Bottled media: any medium in an airtight capped container will have a longer shelf life than in a plate. Many simple nutrient media can be stored at 15-20°C for 3 months in the dark. Indeed, many can be stored for longer but we advise repeat of a simple QC procedure after 3 months. If a medium is stored as a gel and then is re-heated before use, repeat of a simple QC procedure is recommended. Bottled media containing antibiotics will have shelf lives governed by the activity of the antibiotic.

My culture medium does not appear or perform as normal.

The laboratory that routinely quality controls the media it produces will occasionally find that it has produced a batch that is not up to standard.
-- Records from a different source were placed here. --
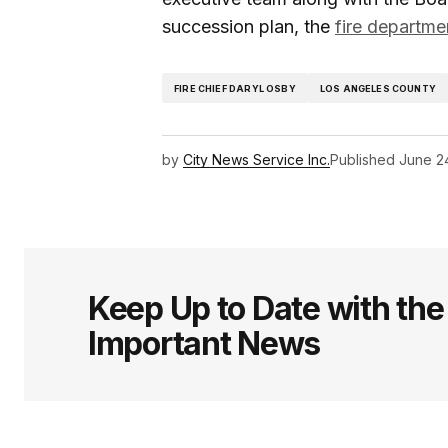
succession plan, the
fire departme
FIRE CHIEF DARYL OSBY
LOS ANGELES COUNTY
by
City News Service Inc.
Published
June 2
Keep Up to Date with th
Important News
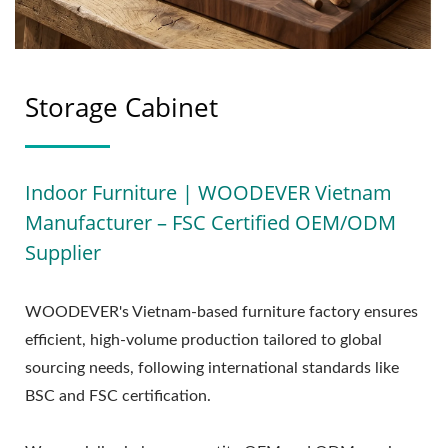
Storage Cabinet
Indoor Furniture | WOODEVER Vietnam
Manufacturer – FSC Certified OEM/ODM
Supplier
WOODEVER's Vietnam-based furniture factory ensures
efficient, high-volume production tailored to global
sourcing needs, following international standards like
BSC and FSC certification.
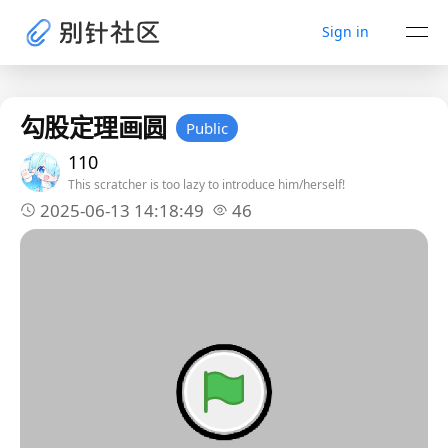
Sign in
勾股定理画圆
Public
110
This scratcher is too lazy to introduce him/herself!
2025-06-13 14:18:49
46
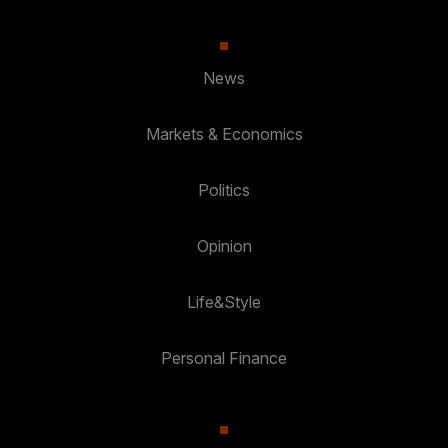
News
Markets & Economics
Politics
Opinion
Life&Style
Personal Finance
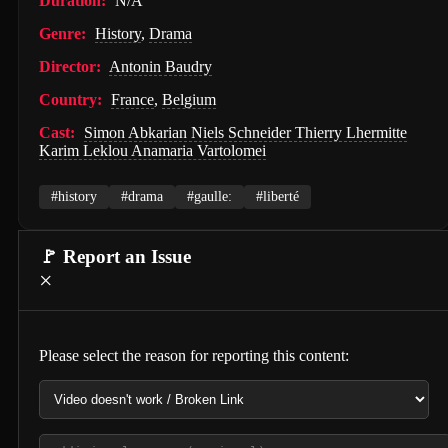
Duration:
N/A
PAW Patrol: The Movie (2021)
Genre:
History
,
Drama
Nossa Vizinhança (2026)
Director:
Antonin Baudry
Country:
France
,
Belgium
Zombies of the Third Reich (2025)
Cast:
Simon Abkarian Niels Schneider Thierry Lhermitte
Vengeance (2026)
Karim Leklou Anamaria Vartolomei
누나 친구 4 (2024)
#history
#drama
#gaulle:
#liberté
Milky☆Subway: The Galactic Limited Express - the Movie (2026)
Self Service Girls (1975)
🚩 Report an Issue
×
Alien: Covenant (2017)
Strung (2026)
Please select the reason for reporting this content:
Blind Justice (2018)
Tell Me What You Want (2024)
Crush (2000)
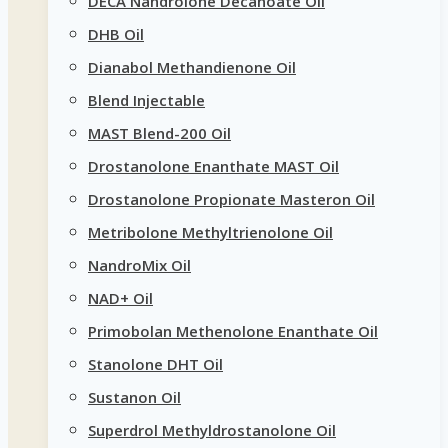
DECA Nandrolone Decanoate Oil
DHB Oil
Dianabol Methandienone Oil
Blend Injectable
MAST Blend-200 Oil
Drostanolone Enanthate MAST Oil
Drostanolone Propionate Masteron Oil
Metribolone Methyltrienolone Oil
NandroMix Oil
NAD+ Oil
Primobolan Methenolone Enanthate Oil
Stanolone DHT Oil
Sustanon Oil
Superdrol Methyldrostanolone Oil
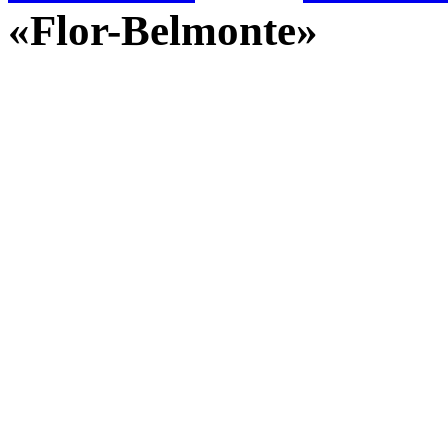
«Flor-Belmonte»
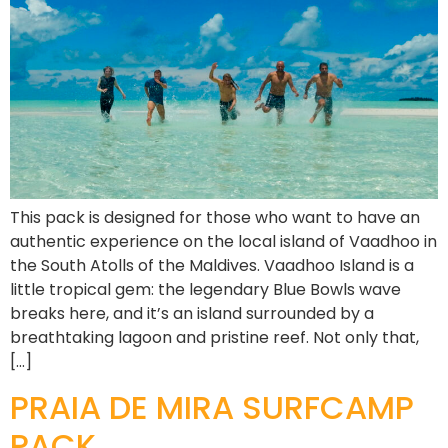
This pack is designed for those who want to have an
authentic experience on the local island of Vaadhoo in
the South Atolls of the Maldives. Vaadhoo Island is a
little tropical gem: the legendary Blue Bowls wave
breaks here, and it’s an island surrounded by a
breathtaking lagoon and pristine reef. Not only that,
[…]
PRAIA DE MIRA SURFCAMP
PACK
The following is a list of potential problems and their possible causes:

  • Soft gel: Excess heat, pH too low causing acid hydrolysis, inaccurate weighing, inadequate mixing, agar not dissolved.
  • pH incorrect: Contaminated glassware, impure water, overheating, chemical contamination, pH taken at wrong temperature, pH equipment faulty or poorly standardised, deterioration of dehydrated medium.
  • Abnormal colour: Impure water, dirty glassware, deterioration of dehydrated medium, excess heat, pH wrong.
  • Darkening: Excess heat, deterioration of dehydrated medium. Precipitation Excess heat, deterioration of dehydrated medium, impure water or glassware.
  • Toxicity: Excess heat (scorching or burning), deterioration of dehydrated medium.
  • Poor growth: Contaminated water or glassware, deterioration of dehydrated medium, incorrect weighing and mixing, excess heat.
  • Poor selective or differential properties: Contaminated water or glassware, incorrect weighing and mixing, deterioration of dehydrated medium, excess heat.